#Odiens è una rubrica a cura di Stefano Balassone, autore e produttore televisivo, già consigliere di amministrazione Rai dal 1998 al 2002, in collaborazione con Europa.
Per consultare gli articoli precedenti, clicca qui.
Pubblicato in Odiens, Europa il 2 settembre 2014
Non si può dire che per la Rai tutto sia fermo. Ad aprile, privatizzando (parzialmente) il parco torri e aprendo la partita organizzativa delle sedi regionali il governo, per la prima volta da trentacinque anni a questa parte, ha introdotto vero movimento nell’azienda pubblica.
Poi la stessa azienda ci ha messo del suo con il varo (nientepopodimeno) della (progressiva) unificazione delle testate ereditate dalle lottizzazioni degli anni ’70. Con l’implicita conseguenza che d’ora in poi, altro che “pluralismo”, il servizio pubblico dovrà, come accade altrove, scavare verso l’obiettività e la completezza, e su questi parametri dovrà confrontarsi con il giudizio dei telecomandi anziché delle lottizzanti commissioni di vigilanza.

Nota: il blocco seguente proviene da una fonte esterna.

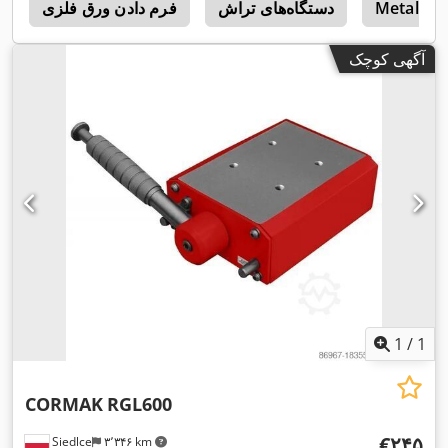
Metalski 
دستگاه‌های تراش
فرم دادن ورق فلزی
e
آگهی کوچک
1
/
1
CORMAK
RGL600
‎€۲۴۵
Siedlce
۳٬۳۴۶ km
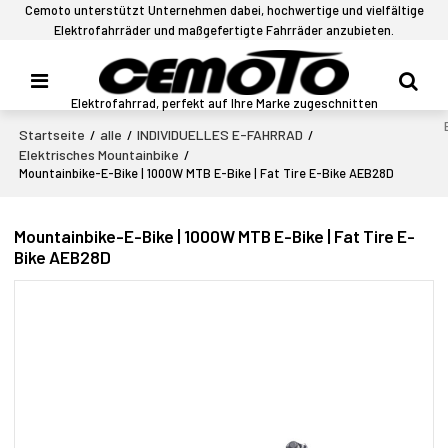
Cemoto unterstützt Unternehmen dabei, hochwertige und vielfältige
Elektrofahrräder und maßgefertigte Fahrräder anzubieten.
Elektrofahrrad, perfekt auf Ihre Marke zugeschnitten
Startseite
alle
INDIVIDUELLES E-FAHRRAD
/
/
/
Elektrisches Mountainbike
/
Mountainbike-E-Bike | 1000W MTB E-Bike | Fat Tire E-Bike AEB28D
Mountainbike-E-Bike | 1000W MTB E-Bike | Fat Tire E-
Bike AEB28D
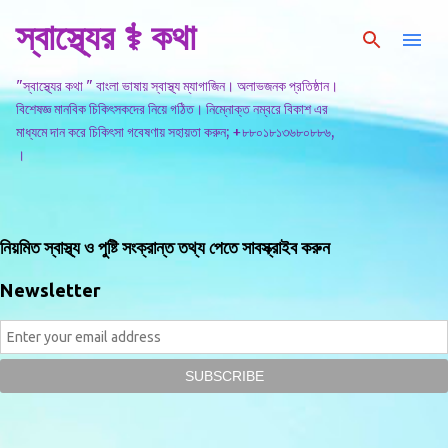
স্বাস্থ্যের ⚕️ কথা
সরাসরি প্রধান সামগ্রীতে চলে যান
"স্বাস্থ্যের কথা " বাংলা ভাষায় স্বাস্থ্য ম্যাগাজিন। অলাভজনক প্রতিষ্ঠান।
বিশেষজ্ঞ মানবিক চিকিৎসকদের নিয়ে গঠিত। নিম্নোক্ত নম্বরে বিকাশ এর
মাধ্যমে দান করে চিকিৎসা গবেষণায় সহায়তা করুন; +৮৮০১৮১৩৬৮০৮৮৬,
।
নিয়মিত স্বাস্থ্য ও পুষ্টি সংক্রান্ত তথ্য পেতে সাবস্ক্রাইব করুন
Newsletter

Se con i tg si tocca il lato della “espressione” della politica, con tutte le relative ossessioni per la visibilità etc, (e non è cosa da poco avere aperto operativamente questo lato della constituency Rai), resterebbe ora da affrontare l’altro lato politico della Rai, quello dove il fatturato si misura in euro anziché in chiacchiere.
E parliamo ovviamente del meccanismo di garanzia che interessa Mediaset: il duopolio, il mostro un tempo dominante come il Tyrannosaurus Rex, che però con quel che accade fra pubblicità e web si va trasformando in un lucertolone. Sempre affamato, anzi di più, ma lucertolone. Qui i paletti spartitori ereditati dal passato sono due: 1) il tetto pubblicitario imposto alla Rai (che può trasmettere un quinto degli spot di Mediaset); la saturazione dell’etere free realizzata dal duopolio con sei reti generaliste e innumerevoli canalini più o meno tematici o microgeneralisti.

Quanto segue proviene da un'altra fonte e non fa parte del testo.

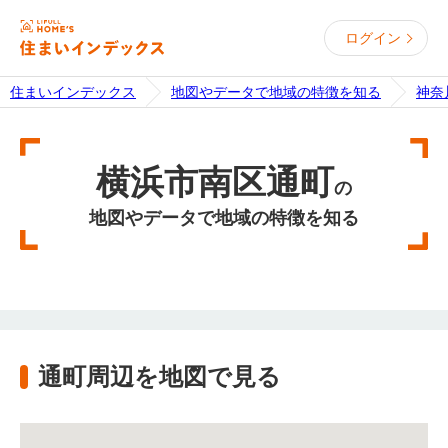
ログイン
住まいインデックス
地図やデータで地域の特徴を知る
神奈
横浜市南区通町
の
地図やデータで地域の特徴を知る
通町周辺を地図で見る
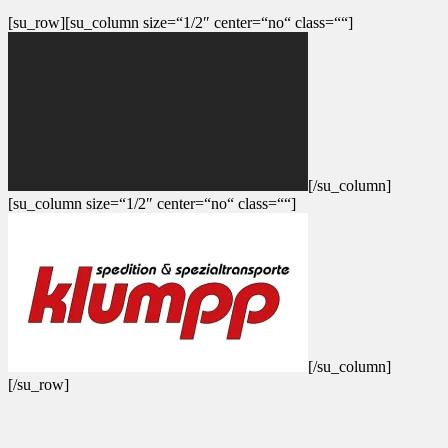
[su_row][su_column size=“1/2″ center=“no“ class=““]
[/su_column]
[su_column size=“1/2″ center=“no“ class=““]
[/su_column]
[/su_row]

Posto che il governo stesso ha detto di voler procedere veloce con il rinnovo della concessione di Servizio pubblico, al punto da avviare già in questo settembre una ampia consultazione in vista del varo di un ddl per l’inizio del 2015, verrebbe quasi da dire: aspettate, non aggiungete questa carne al fuoco!
Ma poi ci ricordiamo che la industria della tv ha i suoi tempi, che la organizzazione dei palinsesti e le pianificazioni dei budget pubblicitari non ammettono brusche svolte; che si va a cicli annuali; che la stagione 2014-2015 è già praticamente andata e che a star fermi si rischia semplicemente di replicarla anche per il 2015-2016. Così, rinviando il tutto al post riforma, passeremmo un biennio a parlare e litigare, ma in un panorama industriale immobile, con lo stesso assetto delle reti Rai, con la dispersione delle risorse, la dequalificazione delle factory interne ed esterne, l’assenza dai mercati esteri, l’occupazione in crisi cronica sia dentro sia fuori dell’azienda pubblica.
Forse stavolta il buon senso delle cose da fare dovrebbe avere la meglio sul tradizionale buon senso dilatorio della politica. E la decisione, con la relativa responsabilità di scegliere fra lo star fermi e il darsi una mossa, sta più a viale Mazzini che a Palazzo Chigi.